◆ GIVEN INFORMATION ◆
-.-.-

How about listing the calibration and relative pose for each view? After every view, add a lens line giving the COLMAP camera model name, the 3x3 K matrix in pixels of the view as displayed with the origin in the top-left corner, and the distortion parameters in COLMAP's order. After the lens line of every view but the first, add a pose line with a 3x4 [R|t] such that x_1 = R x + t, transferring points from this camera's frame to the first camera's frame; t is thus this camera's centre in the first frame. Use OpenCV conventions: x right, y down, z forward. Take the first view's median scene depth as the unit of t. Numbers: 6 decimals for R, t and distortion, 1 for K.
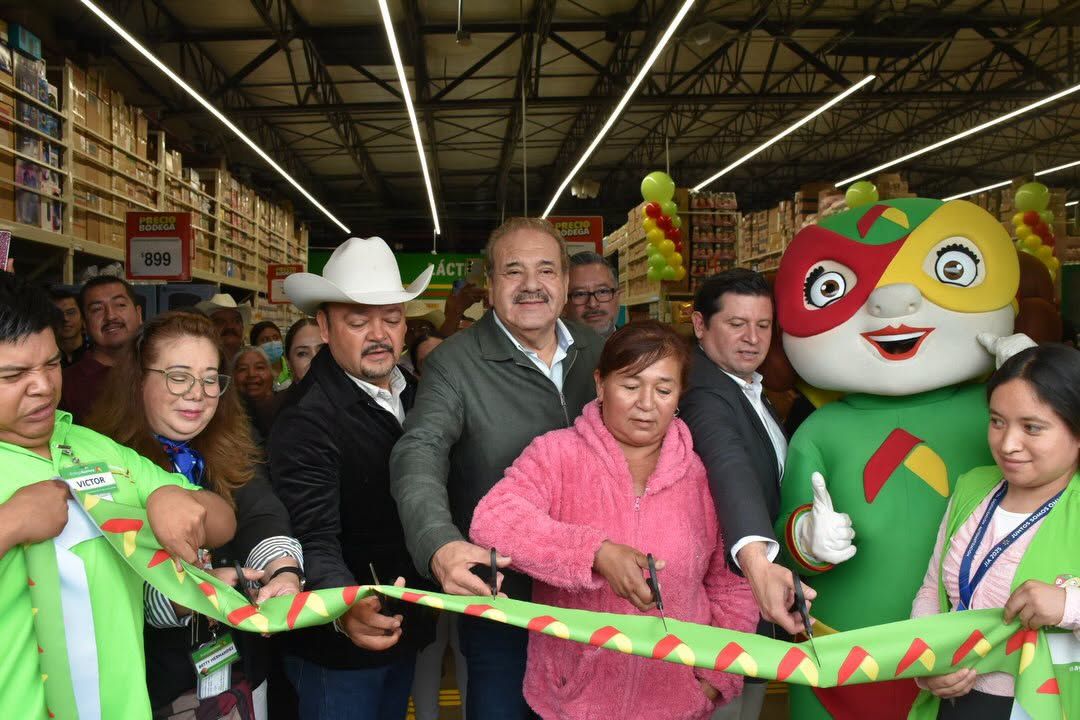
lens RADIAL K [[919.3, 0, 540.0], [0, 919.3, 360.0], [0, 0, 1]] dist [-0.136328, 0.145542]
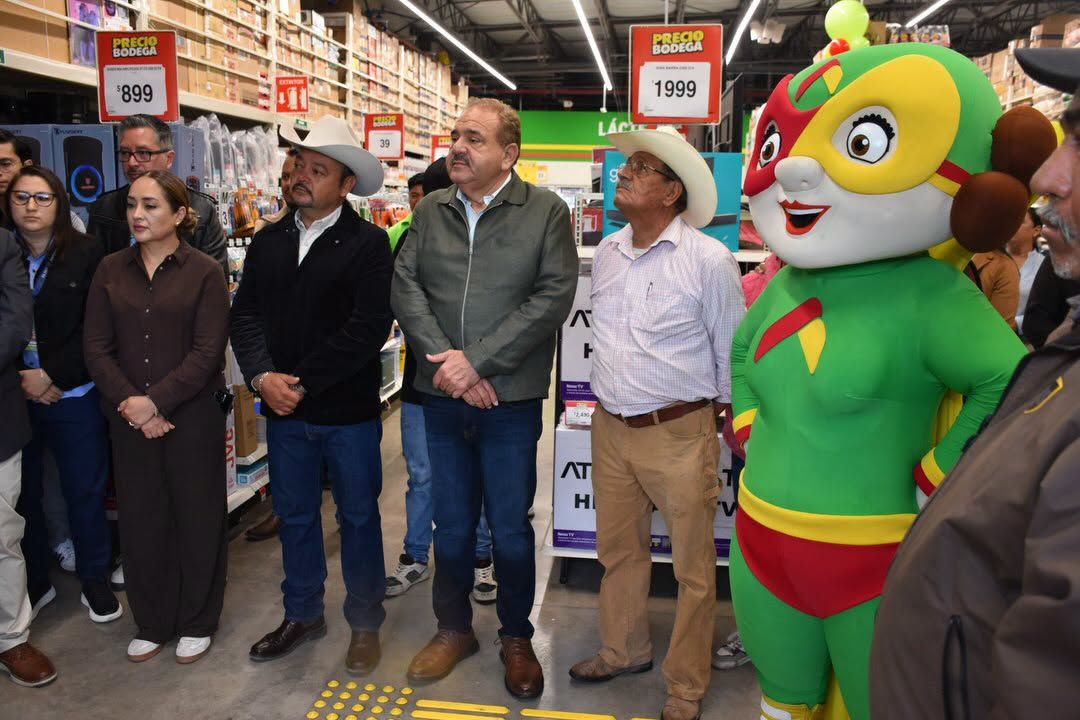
lens RADIAL K [[919.3, 0, 540.0], [0, 919.3, 360.0], [0, 0, 1]] dist [-0.136328, 0.145542]
pose [[0.977482, 0.050219, -0.204958, 0.034986], [-0.020473, 0.989257, 0.144749, -0.001167], [0.210025, -0.137293, 0.968008, 0.116484]]
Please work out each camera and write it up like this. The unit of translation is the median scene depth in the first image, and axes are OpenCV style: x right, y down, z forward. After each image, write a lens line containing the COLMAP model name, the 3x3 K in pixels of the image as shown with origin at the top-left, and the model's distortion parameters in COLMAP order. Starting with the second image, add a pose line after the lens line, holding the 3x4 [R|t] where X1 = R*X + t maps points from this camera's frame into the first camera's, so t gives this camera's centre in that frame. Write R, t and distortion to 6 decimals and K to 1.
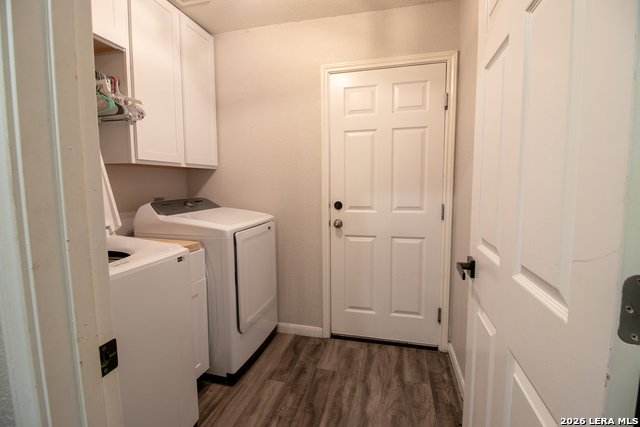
lens RADIAL K [[296.8, 0, 313.9], [0, 296.8, 211.1], [0, 0, 1]] dist [-0.001525, -0.012911]
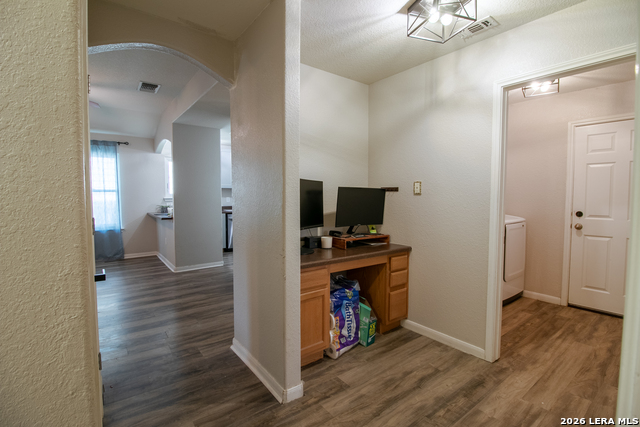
lens RADIAL K [[296.8, 0, 313.9], [0, 296.8, 211.1], [0, 0, 1]] dist [-0.001525, -0.012911]
pose [[0.788019, 0.041306, -0.614264, -0.060671], [-0.062658, 0.997947, -0.013276, 0.068271], [0.612454, 0.048950, 0.788989, -0.960601]]
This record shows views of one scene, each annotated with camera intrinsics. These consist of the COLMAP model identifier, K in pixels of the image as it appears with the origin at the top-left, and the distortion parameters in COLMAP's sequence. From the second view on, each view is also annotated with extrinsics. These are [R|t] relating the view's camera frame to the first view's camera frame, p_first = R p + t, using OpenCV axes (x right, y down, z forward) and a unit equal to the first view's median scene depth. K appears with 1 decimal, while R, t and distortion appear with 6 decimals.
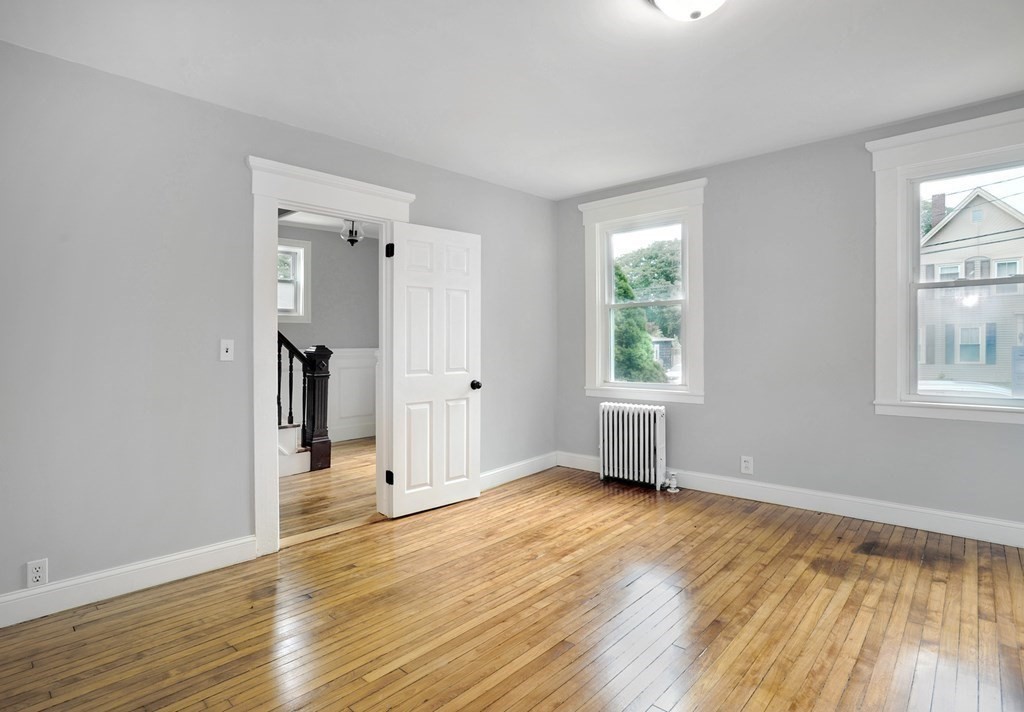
lens RADIAL K [[584.3, 0, 528.4], [0, 584.3, 339.7], [0, 0, 1]] dist [-0.054121, 0.032925]
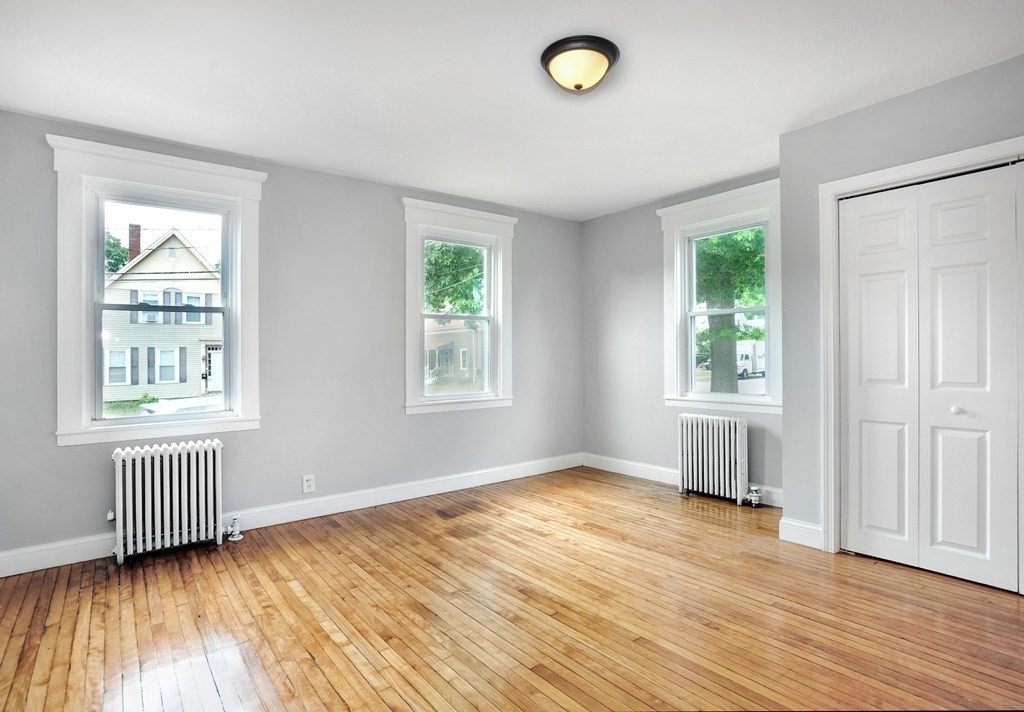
lens RADIAL K [[538.3, 0, 513.8], [0, 538.3, 367.4], [0, 0, 1]] dist [-0.052562, 0.023538]
pose [[0.144523, -0.014957, 0.989388, -0.524842], [0.009442, 0.999861, 0.013737, 0.012395], [-0.989456, 0.007357, 0.144644, 0.598744]]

-.-.-

◆ HOW TO COMPLETE THIS TASK ◆
Line by line, write out the entries exactly, and leave the pictures out.

◆ SOLUTION TO THIS TASK ◆
How about listing the calibration and relative pose for each view? After every view, add a lens line giving the COLMAP camera model name, the 3x3 K matrix in pixels of the view as displayed with the origin in the top-left corner, and the distortion parameters in COLMAP's order. After the lens line of every view but the first, add a pose line with a 3x4 [R|t] such that x_1 = R x + t, transferring points from this camera's frame to the first camera's frame; t is thus this camera's centre in the first frame. Use OpenCV conventions: x right, y down, z forward. Take the first view's median scene depth as the unit of t. Numbers: 6 decimals for R, t and distortion, 1 for K.
lens RADIAL K [[919.3, 0, 540.0], [0, 919.3, 360.0], [0, 0, 1]] dist [-0.136328, 0.145542]
lens RADIAL K [[919.3, 0, 540.0], [0, 919.3, 360.0], [0, 0, 1]] dist [-0.136328, 0.145542]
pose [[0.977482, 0.050219, -0.204958, 0.034986], [-0.020473, 0.989257, 0.144749, -0.001167], [0.210025, -0.137293, 0.968008, 0.116484]]
Please work out each camera and write it up like this. The unit of translation is the median scene depth in the first image, and axes are OpenCV style: x right, y down, z forward. After each image, write a lens line containing the COLMAP model name, the 3x3 K in pixels of the image as shown with origin at the top-left, and the model's distortion parameters in COLMAP order. Starting with the second image, add a pose line after the lens line, holding the 3x4 [R|t] where X1 = R*X + t maps points from this camera's frame into the first camera's, so t gives this camera's centre in that frame. Write R, t and distortion to 6 decimals and K to 1.
lens RADIAL K [[296.8, 0, 313.9], [0, 296.8, 211.1], [0, 0, 1]] dist [-0.001525, -0.012911]
lens RADIAL K [[296.8, 0, 313.9], [0, 296.8, 211.1], [0, 0, 1]] dist [-0.001525, -0.012911]
pose [[0.788019, 0.041306, -0.614264, -0.060671], [-0.062658, 0.997947, -0.013276, 0.068271], [0.612454, 0.048950, 0.788989, -0.960601]]
This record shows views of one scene, each annotated with camera intrinsics. These consist of the COLMAP model identifier, K in pixels of the image as it appears with the origin at the top-left, and the distortion parameters in COLMAP's sequence. From the second view on, each view is also annotated with extrinsics. These are [R|t] relating the view's camera frame to the first view's camera frame, p_first = R p + t, using OpenCV axes (x right, y down, z forward) and a unit equal to the first view's median scene depth. K appears with 1 decimal, while R, t and distortion appear with 6 decimals.
lens RADIAL K [[584.3, 0, 528.4], [0, 584.3, 339.7], [0, 0, 1]] dist [-0.054121, 0.032925]
lens RADIAL K [[538.3, 0, 513.8], [0, 538.3, 367.4], [0, 0, 1]] dist [-0.052562, 0.023538]
pose [[0.144523, -0.014957, 0.989388, -0.524842], [0.009442, 0.999861, 0.013737, 0.012395], [-0.989456, 0.007357, 0.144644, 0.598744]]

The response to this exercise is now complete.